Não há dúvidas de que o alívio visto no mercado de câmbio na sexta-feira (23) foi reflexo direto do anúncio do programa de intervenções do Banco Central. Mas a reação teve a ver muito mais com a sinalização que o BC deixou com essa medida do que com a venda em si de contratos de swap cambial e linhas cambiais que virão. Afinal, na prática, a definição de um cronograma reduz a intensidade das atuações - somente na semana passada, o BC ofertou US$ 6 bilhões em swap cambial tradicional, além de US$ 4 bilhões em um leilão de linha, enquanto o novo programa prevê a venda de US$ 3 bilhões por semana, entre as duas operações.
O dólar comercial teve expressiva depreciação de 3,25% na sexta, indo a R$ 2,353. Foi a maior queda percentual diária desde 23 de setembro de 2011, quando a moeda terminou em baixa de 3,48%.
Para o diretor de pesquisas para América Latina do banco Goldman Sachs, Alberto Ramos, o programa de leilões anunciado pelo BC pode diminuir a volatilidade dentro do próprio dia, mas dificilmente impedirá a contínua pressão sobre o câmbio. "O que o BC fez foi eliminar do cenário o jogo especulativo em torno do momento das intervenções. Isso tem algum impacto", afirma.

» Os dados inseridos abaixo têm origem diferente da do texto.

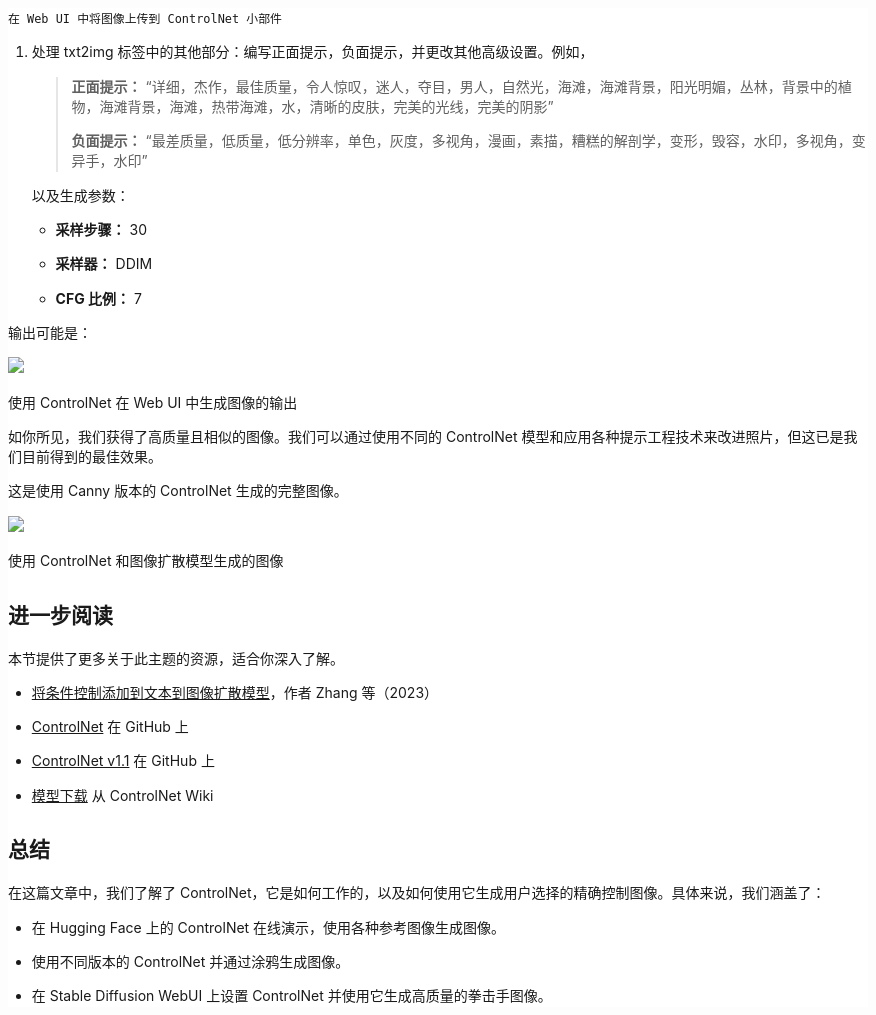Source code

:     在 Web UI 中将图像上传到 ControlNet 小部件

1.  处理 txt2img 标签中的其他部分：编写正面提示，负面提示，并更改其他高级设置。例如，

    > **正面提示：** “详细，杰作，最佳质量，令人惊叹，迷人，夺目，男人，自然光，海滩，海滩背景，阳光明媚，丛林，背景中的植物，海滩背景，海滩，热带海滩，水，清晰的皮肤，完美的光线，完美的阴影”
    > 
    > **负面提示：** “最差质量，低质量，低分辨率，单色，灰度，多视角，漫画，素描，糟糕的解剖学，变形，毁容，水印，多视角，变异手，水印”

    以及生成参数：

    +   **采样步骤：** 30

    +   **采样器：** DDIM

    +   **CFG 比例：** 7

输出可能是：

![](../Images/5c40b835c8b6326e4ac8a70c1ff712c2.png)

使用 ControlNet 在 Web UI 中生成图像的输出

如你所见，我们获得了高质量且相似的图像。我们可以通过使用不同的 ControlNet 模型和应用各种提示工程技术来改进照片，但这已是我们目前得到的最佳效果。

这是使用 Canny 版本的 ControlNet 生成的完整图像。

![](../Images/22f99663dd1ffc6fba1ced3e600b9126.png)

使用 ControlNet 和图像扩散模型生成的图像

## 进一步阅读

本节提供了更多关于此主题的资源，适合你深入了解。

+   [将条件控制添加到文本到图像扩散模型](https://arxiv.org/abs/2302.05543)，作者 Zhang 等（2023）

+   [ControlNet](https://github.com/lllyasviel/ControlNet) 在 GitHub 上

+   [ControlNet v1.1](https://github.com/lllyasviel/ControlNet-v1-1-nightly) 在 GitHub 上

+   [模型下载](https://github.com/Mikubill/sd-webui-controlnet/wiki/Model-download) 从 ControlNet Wiki

## 总结

在这篇文章中，我们了解了 ControlNet，它是如何工作的，以及如何使用它生成用户选择的精确控制图像。具体来说，我们涵盖了：

+   在 Hugging Face 上的 ControlNet 在线演示，使用各种参考图像生成图像。

+   使用不同版本的 ControlNet 并通过涂鸦生成图像。

+   在 Stable Diffusion WebUI 上设置 ControlNet 并使用它生成高质量的拳击手图像。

O BC anunciou na quinta passada que irá, até o fim do ano, ofertar US$ 500 milhões diários (de segunda a quinta) em swaps cambiais tradicionais - contratos cuja colocação equivale à venda de dólares no mercado futuro. Além disso, às sextas-feiras disponibilizará até US$ 1 bilhão por meio de leilões de linhas, modalidade na qual o BC vende dólares ao mercado com compromisso de recompra em determinada data.
Essa estratégia, já utilizada pelo BC em 2002 e 2008, tem dois grandes benefícios: a transparência e o compromisso com uma cartilha mais amigável com o mercado. Ao estabelecer uma ordem para a sua forma de agir, o BC elimina os ruídos em torno de qual seria, afinal, sua estratégia de intervenção, dúvida que amplia as pressões sobre a taxa de câmbio. Basta lembrar que, nas últimas semanas, era acalorado o debate entre agentes a respeito da intenção do BC ao ofertar swap cambial. Estaria o BC interessado em segurar a cotação do dólar, apenas dar "hedge" (proteção) às instituições, suprir liquidez ou corrigir distorções de preço em relação ao mercado externo?
Além disso, o BC reafirmou, ao fazer o anúncio, que sua política não vai enveredar por um caminho mais heterodoxo para lidar com a pressão cambial. Tal receio é sempre um ingrediente de tensão nos momentos de volatilidade.
"Dificilmente veremos o dólar operar na casa de R$ 2,10, mas, com o mercado seguro de que vai ter "hedge", acho bem possível voltarmos para algo entre R$ 2,25 e R$ 2,30 até o fim do ano", diz o gestor da Appia Capital Jorge Knauer.
O efeito das vendas diárias, entretanto, pode não ser comparável ao que se viu em 2002 e 2008. Nas duas situações, o BC lidava com um nervosismo que deveria chegar ao ápice em momentos específicos. Em 2002, era a eleição presidencial e, em 2008, a quebra do Lehman Brothers. Agora, o processo de ajuste de preços no mundo está apenas começando.
Por causa dessa incerteza, o mercado não descarta que novas ações tenham de ser adotadas. A medida anunciada na quinta é considerada adequada, mas certamente não é suficiente para responder, sozinha, às pressões globais. Em tese, o próximo passo seria a venda de dólares no mercado à vista. Mas isso só faria sentido se houvesse um movimento claro de saída de recursos.
Ações paralelas à política cambial, como uma puxada na taxa de juros, não podem ser descartadas. Mas, por ora, a leitura é de que o BC esfria a hipótese de um ritmo mais intenso de aperto monetário na reunião do Copom desta semana. A lógica é que, se o BC será mais firme agora nas intervenções no câmbio, é porque pretende manter o ritmo atual de aperto monetário, pelo menos por enquanto.
Mas tudo vai depender do cenário internacional. O que poderia dar um fôlego mais consistente ao mercado seria algum anúncio de ordem fiscal. Existe alguma expectativa em relação ao anúncio do orçamento de 2014. Mas, até lá, o mercado não parece disposto a dar o benefício da dúvida ao governo.